Intel (NASDAQ:INTC) shares continued their decline in pre-market trading on Tuesday, falling to $105.15 by 5:50 a.m. EDT, down 4.75% from the previous close. The stock had already dropped 9.66% to $110.39 in the prior session, as investors reassessed the chipmaker's balance between its promising AI business and the heavy costs of its foundry expansion.
The broader semiconductor sector also took a hit, with the PHLX Semiconductor Index (SOX) falling 4.7%. Advanced Micro Devices (NASDAQ:AMD) dropped 6.5%, and Micron Technology (NASDAQ:MU) declined 4.7%. Intel's decline was notably steeper than the sector average, dropping about twice as much as the SOX index on Tuesday.
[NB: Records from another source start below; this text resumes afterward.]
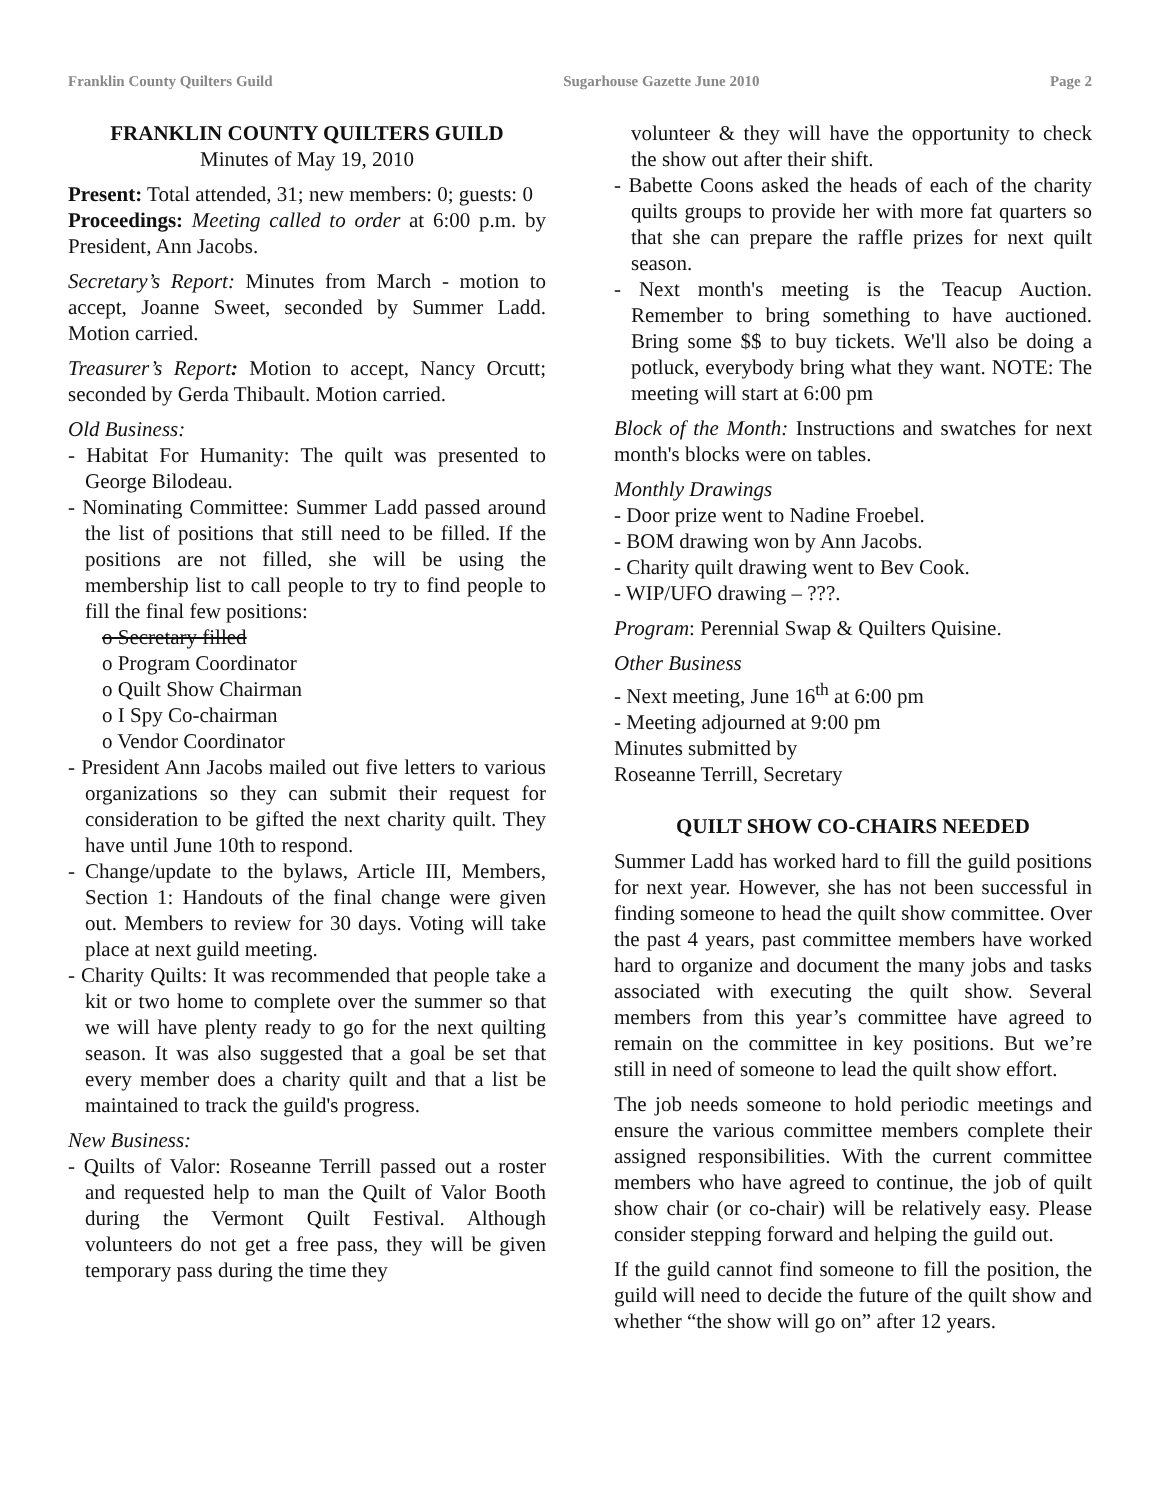Franklin County Quilters Guild Sugarhouse Gazette June 2010 Page 2
FRANKLIN COUNTY QUILTERS GUILD
Minutes of May 19, 2010
Present: Total attended, 31; new members: 0; guests: 0
Proceedings: Meeting called to order at 6:00 p.m. by President, Ann Jacobs.
Secretary’s Report: Minutes from March - motion to accept, Joanne Sweet, seconded by Summer Ladd. Motion carried.
Treasurer’s Report: Motion to accept, Nancy Orcutt; seconded by Gerda Thibault. Motion carried.
Old Business:
- Habitat For Humanity: The quilt was presented to George Bilodeau.
- Nominating Committee: Summer Ladd passed around the list of positions that still need to be filled. If the positions are not filled, she will be using the membership list to call people to try to find people to fill the final few positions:
o Secretary filled
o Program Coordinator
o Quilt Show Chairman
o I Spy Co-chairman
o Vendor Coordinator
- President Ann Jacobs mailed out five letters to various organizations so they can submit their request for consideration to be gifted the next charity quilt. They have until June 10th to respond.
- Change/update to the bylaws, Article III, Members, Section 1: Handouts of the final change were given out. Members to review for 30 days. Voting will take place at next guild meeting.
- Charity Quilts: It was recommended that people take a kit or two home to complete over the summer so that we will have plenty ready to go for the next quilting season. It was also suggested that a goal be set that every member does a charity quilt and that a list be maintained to track the guild's progress.
New Business:
- Quilts of Valor: Roseanne Terrill passed out a roster and requested help to man the Quilt of Valor Booth during the Vermont Quilt Festival. Although volunteers do not get a free pass, they will be given temporary pass during the time they
volunteer & they will have the opportunity to check the show out after their shift.
- Babette Coons asked the heads of each of the charity quilts groups to provide her with more fat quarters so that she can prepare the raffle prizes for next quilt season.
- Next month's meeting is the Teacup Auction. Remember to bring something to have auctioned. Bring some $$ to buy tickets. We'll also be doing a potluck, everybody bring what they want. NOTE: The meeting will start at 6:00 pm
Block of the Month: Instructions and swatches for next month's blocks were on tables.
Monthly Drawings
- Door prize went to Nadine Froebel.
- BOM drawing won by Ann Jacobs.
- Charity quilt drawing went to Bev Cook.
- WIP/UFO drawing – ???.
Program: Perennial Swap & Quilters Quisine.
Other Business
- Next meeting, June 16<sup>th</sup> at 6:00 pm
- Meeting adjourned at 9:00 pm
Minutes submitted by
Roseanne Terrill, Secretary
QUILT SHOW CO-CHAIRS NEEDED
Summer Ladd has worked hard to fill the guild positions for next year. However, she has not been successful in finding someone to head the quilt show committee. Over the past 4 years, past committee members have worked hard to organize and document the many jobs and tasks associated with executing the quilt show. Several members from this year’s committee have agreed to remain on the committee in key positions. But we’re still in need of someone to lead the quilt show effort.
The job needs someone to hold periodic meetings and ensure the various committee members complete their assigned responsibilities. With the current committee members who have agreed to continue, the job of quilt show chair (or co-chair) will be relatively easy. Please consider stepping forward and helping the guild out.
If the guild cannot find someone to fill the position, the guild will need to decide the future of the quilt show and whether “the show will go on” after 12 years.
Foundry Losses Weigh on Sentiment
Intel's business split is at the heart of the market's concern. While Intel Products generated $12.8 billion in revenue and $4.1 billion in operating income in Q1 2026, the Intel Foundry segment posted a $2.4 billion operating loss on $5.4 billion in revenue. External foundry sales were a mere $174 million, representing just about 3% of Foundry's total revenue.
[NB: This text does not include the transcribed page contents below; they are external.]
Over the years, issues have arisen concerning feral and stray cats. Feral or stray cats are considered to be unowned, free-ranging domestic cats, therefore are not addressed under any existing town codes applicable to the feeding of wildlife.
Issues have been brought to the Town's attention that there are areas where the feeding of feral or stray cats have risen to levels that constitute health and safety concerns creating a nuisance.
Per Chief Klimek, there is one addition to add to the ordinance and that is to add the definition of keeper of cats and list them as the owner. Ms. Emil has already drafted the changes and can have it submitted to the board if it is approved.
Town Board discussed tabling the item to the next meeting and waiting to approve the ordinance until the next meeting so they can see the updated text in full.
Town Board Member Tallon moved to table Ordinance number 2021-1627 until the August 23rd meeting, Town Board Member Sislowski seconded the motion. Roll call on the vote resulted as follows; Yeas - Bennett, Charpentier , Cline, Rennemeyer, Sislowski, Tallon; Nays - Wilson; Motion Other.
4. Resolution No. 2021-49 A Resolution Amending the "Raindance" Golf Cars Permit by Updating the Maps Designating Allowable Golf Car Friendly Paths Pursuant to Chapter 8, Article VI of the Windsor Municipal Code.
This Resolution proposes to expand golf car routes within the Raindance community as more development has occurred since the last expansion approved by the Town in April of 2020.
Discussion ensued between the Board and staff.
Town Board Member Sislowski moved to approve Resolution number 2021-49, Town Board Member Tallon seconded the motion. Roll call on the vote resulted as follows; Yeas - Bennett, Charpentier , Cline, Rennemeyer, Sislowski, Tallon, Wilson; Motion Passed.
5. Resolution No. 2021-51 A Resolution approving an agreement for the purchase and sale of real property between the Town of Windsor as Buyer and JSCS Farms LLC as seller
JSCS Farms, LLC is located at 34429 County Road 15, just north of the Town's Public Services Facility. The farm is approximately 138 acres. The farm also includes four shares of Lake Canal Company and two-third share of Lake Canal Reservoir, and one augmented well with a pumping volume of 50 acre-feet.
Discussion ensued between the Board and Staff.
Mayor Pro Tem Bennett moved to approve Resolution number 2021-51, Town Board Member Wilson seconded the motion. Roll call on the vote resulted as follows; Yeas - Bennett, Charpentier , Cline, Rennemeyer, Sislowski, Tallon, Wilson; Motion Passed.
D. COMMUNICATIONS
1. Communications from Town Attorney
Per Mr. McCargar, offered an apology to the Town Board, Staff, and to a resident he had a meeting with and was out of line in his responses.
Investors are questioning when the foundry business will become profitable enough to justify the massive capital expenditures. Intel ended Q1 with $32.8 billion in cash and short-term investments against $45.0 billion in total debt. The company recently bought back Apollo's 49% stake in Fab 34 Ireland for $14.2 billion, using cash and a $6.5 billion bridge loan, later refinanced with senior notes.
AI Hype vs. Reality
The sell-off comes as Samsung Electronics reported a 19-fold surge in Q2 operating profit, yet its stock lost over $80 billion in market cap as traders questioned whether AI demand can sustain current valuations. This trend is problematic for Intel, as even strong earnings from a key memory player failed to lift chip stocks.
Zachary Hill, head of portfolio management at Horizon Investments, told Reuters that the bar for chip makers is now "almost impossible to beat." Seaport Research analyst Jay Goldberg was blunt on Intel: "No company in history has ever fallen off the Moore's law curve and made it back on."
Looking Ahead to Q2 Earnings
Intel is set to report Q2 2026 earnings on July 23 after the close. The company forecast Q2 revenue between $13.8 billion and $14.8 billion. Key metrics to watch include external foundry revenue, comments on 18A yield, operating cash flow, and whether supplier prepayments or capex are draining cash faster than product margins can cover.
CFO Dave Zinsner said in April that "demand continues to outpace our growing supply," and expects Foundry losses to ease as 18A production scales up and yields improve. However, timing remains the critical issue—higher yields matter only if losses shrink, cash improves, or Intel lands more external customers.
Pre-market trading saw Intel hit $105.15, below Tuesday's low of $108.30, putting the stock about 26% below its 52-week high. Despite the recent decline, shares are still up over 450% from the 52-week low. Tuesday's volume was 140.41 million shares, or 104% of the 65-day average, indicating heavy trading activity.